What to do → Write out the records below word for word, please.

+++ Data excerpts

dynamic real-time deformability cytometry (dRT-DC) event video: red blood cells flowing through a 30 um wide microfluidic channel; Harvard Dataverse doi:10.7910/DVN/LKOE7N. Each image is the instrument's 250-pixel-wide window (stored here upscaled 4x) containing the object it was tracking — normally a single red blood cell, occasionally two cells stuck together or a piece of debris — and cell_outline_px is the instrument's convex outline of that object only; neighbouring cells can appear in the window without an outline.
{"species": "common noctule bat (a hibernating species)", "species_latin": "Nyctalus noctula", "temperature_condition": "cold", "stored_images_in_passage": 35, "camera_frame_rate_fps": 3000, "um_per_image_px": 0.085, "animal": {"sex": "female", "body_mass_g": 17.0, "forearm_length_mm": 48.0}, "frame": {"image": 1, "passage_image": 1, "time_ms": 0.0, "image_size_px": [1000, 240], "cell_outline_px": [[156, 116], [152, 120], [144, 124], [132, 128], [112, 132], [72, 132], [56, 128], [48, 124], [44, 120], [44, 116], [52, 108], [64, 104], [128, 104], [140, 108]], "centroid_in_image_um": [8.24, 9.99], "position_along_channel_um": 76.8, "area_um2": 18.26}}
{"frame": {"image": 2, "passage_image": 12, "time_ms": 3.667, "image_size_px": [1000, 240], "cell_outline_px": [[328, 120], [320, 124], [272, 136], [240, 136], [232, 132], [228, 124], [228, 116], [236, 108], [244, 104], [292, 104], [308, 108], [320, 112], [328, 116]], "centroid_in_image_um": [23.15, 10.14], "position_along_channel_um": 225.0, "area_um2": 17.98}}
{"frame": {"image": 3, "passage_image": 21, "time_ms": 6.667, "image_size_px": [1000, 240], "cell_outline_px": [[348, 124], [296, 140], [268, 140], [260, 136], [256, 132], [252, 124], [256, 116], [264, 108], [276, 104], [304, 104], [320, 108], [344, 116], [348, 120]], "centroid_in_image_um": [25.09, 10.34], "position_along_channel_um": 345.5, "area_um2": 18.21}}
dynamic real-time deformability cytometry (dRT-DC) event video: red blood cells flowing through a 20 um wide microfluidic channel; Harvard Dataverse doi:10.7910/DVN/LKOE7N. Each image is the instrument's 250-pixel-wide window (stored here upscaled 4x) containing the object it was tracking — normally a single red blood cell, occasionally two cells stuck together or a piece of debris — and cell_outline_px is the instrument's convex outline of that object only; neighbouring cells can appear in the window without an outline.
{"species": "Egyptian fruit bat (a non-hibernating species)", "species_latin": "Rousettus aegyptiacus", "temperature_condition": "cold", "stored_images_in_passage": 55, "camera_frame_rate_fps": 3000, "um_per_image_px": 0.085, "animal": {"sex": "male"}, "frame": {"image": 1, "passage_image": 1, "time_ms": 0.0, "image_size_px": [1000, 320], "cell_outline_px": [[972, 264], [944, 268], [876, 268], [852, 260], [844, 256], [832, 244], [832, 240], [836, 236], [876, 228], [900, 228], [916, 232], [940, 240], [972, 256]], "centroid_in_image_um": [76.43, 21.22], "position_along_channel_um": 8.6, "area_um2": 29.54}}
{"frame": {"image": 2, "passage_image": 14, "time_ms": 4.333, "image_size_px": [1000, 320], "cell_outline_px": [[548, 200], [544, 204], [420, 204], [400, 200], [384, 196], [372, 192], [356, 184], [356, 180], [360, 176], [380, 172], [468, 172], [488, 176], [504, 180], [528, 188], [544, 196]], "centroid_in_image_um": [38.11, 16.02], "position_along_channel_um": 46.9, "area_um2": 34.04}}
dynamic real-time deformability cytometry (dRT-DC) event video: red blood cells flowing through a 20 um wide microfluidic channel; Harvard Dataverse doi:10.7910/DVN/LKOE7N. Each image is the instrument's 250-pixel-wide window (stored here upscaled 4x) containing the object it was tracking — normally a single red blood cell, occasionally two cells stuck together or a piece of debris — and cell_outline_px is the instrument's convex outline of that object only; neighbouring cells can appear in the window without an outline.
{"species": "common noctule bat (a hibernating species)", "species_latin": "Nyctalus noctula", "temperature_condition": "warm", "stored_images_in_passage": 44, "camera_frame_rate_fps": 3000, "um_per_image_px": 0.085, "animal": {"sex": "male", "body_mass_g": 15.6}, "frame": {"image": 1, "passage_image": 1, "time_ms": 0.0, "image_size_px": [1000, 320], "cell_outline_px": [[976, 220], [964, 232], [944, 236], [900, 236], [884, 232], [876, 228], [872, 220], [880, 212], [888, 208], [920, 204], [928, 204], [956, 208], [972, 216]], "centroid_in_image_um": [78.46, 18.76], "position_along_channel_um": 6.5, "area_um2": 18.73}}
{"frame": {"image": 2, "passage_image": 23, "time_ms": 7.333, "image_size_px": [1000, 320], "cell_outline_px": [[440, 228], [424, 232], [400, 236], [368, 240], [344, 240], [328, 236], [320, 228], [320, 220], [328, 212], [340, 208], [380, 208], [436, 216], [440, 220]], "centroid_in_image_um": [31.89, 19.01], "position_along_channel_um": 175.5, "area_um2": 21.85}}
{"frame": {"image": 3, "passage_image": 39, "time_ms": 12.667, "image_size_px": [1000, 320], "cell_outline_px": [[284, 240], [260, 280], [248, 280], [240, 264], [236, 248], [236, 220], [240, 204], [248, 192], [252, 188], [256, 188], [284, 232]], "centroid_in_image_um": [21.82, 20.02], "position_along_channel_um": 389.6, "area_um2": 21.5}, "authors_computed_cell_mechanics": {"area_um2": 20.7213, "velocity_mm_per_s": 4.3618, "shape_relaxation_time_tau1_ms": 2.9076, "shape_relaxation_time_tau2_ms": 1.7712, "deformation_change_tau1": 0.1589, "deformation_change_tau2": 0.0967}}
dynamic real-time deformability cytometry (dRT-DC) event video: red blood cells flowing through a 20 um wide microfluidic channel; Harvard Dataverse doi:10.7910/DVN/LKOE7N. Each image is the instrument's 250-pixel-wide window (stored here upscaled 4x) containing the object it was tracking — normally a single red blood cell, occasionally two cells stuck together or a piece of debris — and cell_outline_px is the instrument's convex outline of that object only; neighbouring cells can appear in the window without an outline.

++++++

Solution to this task →
dynamic real-time deformability cytometry (dRT-DC) event video: red blood cells flowing through a 30 um wide microfluidic channel; Harvard Dataverse doi:10.7910/DVN/LKOE7N. Each image is the instrument's 250-pixel-wide window (stored here upscaled 4x) containing the object it was tracking — normally a single red blood cell, occasionally two cells stuck together or a piece of debris — and cell_outline_px is the instrument's convex outline of that object only; neighbouring cells can appear in the window without an outline.
{"species": "common noctule bat (a hibernating species)", "species_latin": "Nyctalus noctula", "temperature_condition": "cold", "stored_images_in_passage": 35, "camera_frame_rate_fps": 3000, "um_per_image_px": 0.085, "animal": {"sex": "female", "body_mass_g": 17.0, "forearm_length_mm": 48.0}, "frame": {"image": 1, "passage_image": 1, "time_ms": 0.0, "image_size_px": [1000, 240], "cell_outline_px": [[156, 116], [152, 120], [144, 124], [132, 128], [112, 132], [72, 132], [56, 128], [48, 124], [44, 120], [44, 116], [52, 108], [64, 104], [128, 104], [140, 108]], "centroid_in_image_um": [8.24, 9.99], "position_along_channel_um": 76.8, "area_um2": 18.26}}
{"frame": {"image": 2, "passage_image": 12, "time_ms": 3.667, "image_size_px": [1000, 240], "cell_outline_px": [[328, 120], [320, 124], [272, 136], [240, 136], [232, 132], [228, 124], [228, 116], [236, 108], [244, 104], [292, 104], [308, 108], [320, 112], [328, 116]], "centroid_in_image_um": [23.15, 10.14], "position_along_channel_um": 225.0, "area_um2": 17.98}}
{"frame": {"image": 3, "passage_image": 21, "time_ms": 6.667, "image_size_px": [1000, 240], "cell_outline_px": [[348, 124], [296, 140], [268, 140], [260, 136], [256, 132], [252, 124], [256, 116], [264, 108], [276, 104], [304, 104], [320, 108], [344, 116], [348, 120]], "centroid_in_image_um": [25.09, 10.34], "position_along_channel_um": 345.5, "area_um2": 18.21}}
dynamic real-time deformability cytometry (dRT-DC) event video: red blood cells flowing through a 20 um wide microfluidic channel; Harvard Dataverse doi:10.7910/DVN/LKOE7N. Each image is the instrument's 250-pixel-wide window (stored here upscaled 4x) containing the object it was tracking — normally a single red blood cell, occasionally two cells stuck together or a piece of debris — and cell_outline_px is the instrument's convex outline of that object only; neighbouring cells can appear in the window without an outline.
{"species": "Egyptian fruit bat (a non-hibernating species)", "species_latin": "Rousettus aegyptiacus", "temperature_condition": "cold", "stored_images_in_passage": 55, "camera_frame_rate_fps": 3000, "um_per_image_px": 0.085, "animal": {"sex": "male"}, "frame": {"image": 1, "passage_image": 1, "time_ms": 0.0, "image_size_px": [1000, 320], "cell_outline_px": [[972, 264], [944, 268], [876, 268], [852, 260], [844, 256], [832, 244], [832, 240], [836, 236], [876, 228], [900, 228], [916, 232], [940, 240], [972, 256]], "centroid_in_image_um": [76.43, 21.22], "position_along_channel_um": 8.6, "area_um2": 29.54}}
{"frame": {"image": 2, "passage_image": 14, "time_ms": 4.333, "image_size_px": [1000, 320], "cell_outline_px": [[548, 200], [544, 204], [420, 204], [400, 200], [384, 196], [372, 192], [356, 184], [356, 180], [360, 176], [380, 172], [468, 172], [488, 176], [504, 180], [528, 188], [544, 196]], "centroid_in_image_um": [38.11, 16.02], "position_along_channel_um": 46.9, "area_um2": 34.04}}
dynamic real-time deformability cytometry (dRT-DC) event video: red blood cells flowing through a 20 um wide microfluidic channel; Harvard Dataverse doi:10.7910/DVN/LKOE7N. Each image is the instrument's 250-pixel-wide window (stored here upscaled 4x) containing the object it was tracking — normally a single red blood cell, occasionally two cells stuck together or a piece of debris — and cell_outline_px is the instrument's convex outline of that object only; neighbouring cells can appear in the window without an outline.
{"species": "common noctule bat (a hibernating species)", "species_latin": "Nyctalus noctula", "temperature_condition": "warm", "stored_images_in_passage": 44, "camera_frame_rate_fps": 3000, "um_per_image_px": 0.085, "animal": {"sex": "male", "body_mass_g": 15.6}, "frame": {"image": 1, "passage_image": 1, "time_ms": 0.0, "image_size_px": [1000, 320], "cell_outline_px": [[976, 220], [964, 232], [944, 236], [900, 236], [884, 232], [876, 228], [872, 220], [880, 212], [888, 208], [920, 204], [928, 204], [956, 208], [972, 216]], "centroid_in_image_um": [78.46, 18.76], "position_along_channel_um": 6.5, "area_um2": 18.73}}
{"frame": {"image": 2, "passage_image": 23, "time_ms": 7.333, "image_size_px": [1000, 320], "cell_outline_px": [[440, 228], [424, 232], [400, 236], [368, 240], [344, 240], [328, 236], [320, 228], [320, 220], [328, 212], [340, 208], [380, 208], [436, 216], [440, 220]], "centroid_in_image_um": [31.89, 19.01], "position_along_channel_um": 175.5, "area_um2": 21.85}}
{"frame": {"image": 3, "passage_image": 39, "time_ms": 12.667, "image_size_px": [1000, 320], "cell_outline_px": [[284, 240], [260, 280], [248, 280], [240, 264], [236, 248], [236, 220], [240, 204], [248, 192], [252, 188], [256, 188], [284, 232]], "centroid_in_image_um": [21.82, 20.02], "position_along_channel_um": 389.6, "area_um2": 21.5}, "authors_computed_cell_mechanics": {"area_um2": 20.7213, "velocity_mm_per_s": 4.3618, "shape_relaxation_time_tau1_ms": 2.9076, "shape_relaxation_time_tau2_ms": 1.7712, "deformation_change_tau1": 0.1589, "deformation_change_tau2": 0.0967}}
dynamic real-time deformability cytometry (dRT-DC) event video: red blood cells flowing through a 20 um wide microfluidic channel; Harvard Dataverse doi:10.7910/DVN/LKOE7N. Each image is the instrument's 250-pixel-wide window (stored here upscaled 4x) containing the object it was tracking — normally a single red blood cell, occasionally two cells stuck together or a piece of debris — and cell_outline_px is the instrument's convex outline of that object only; neighbouring cells can appear in the window without an outline.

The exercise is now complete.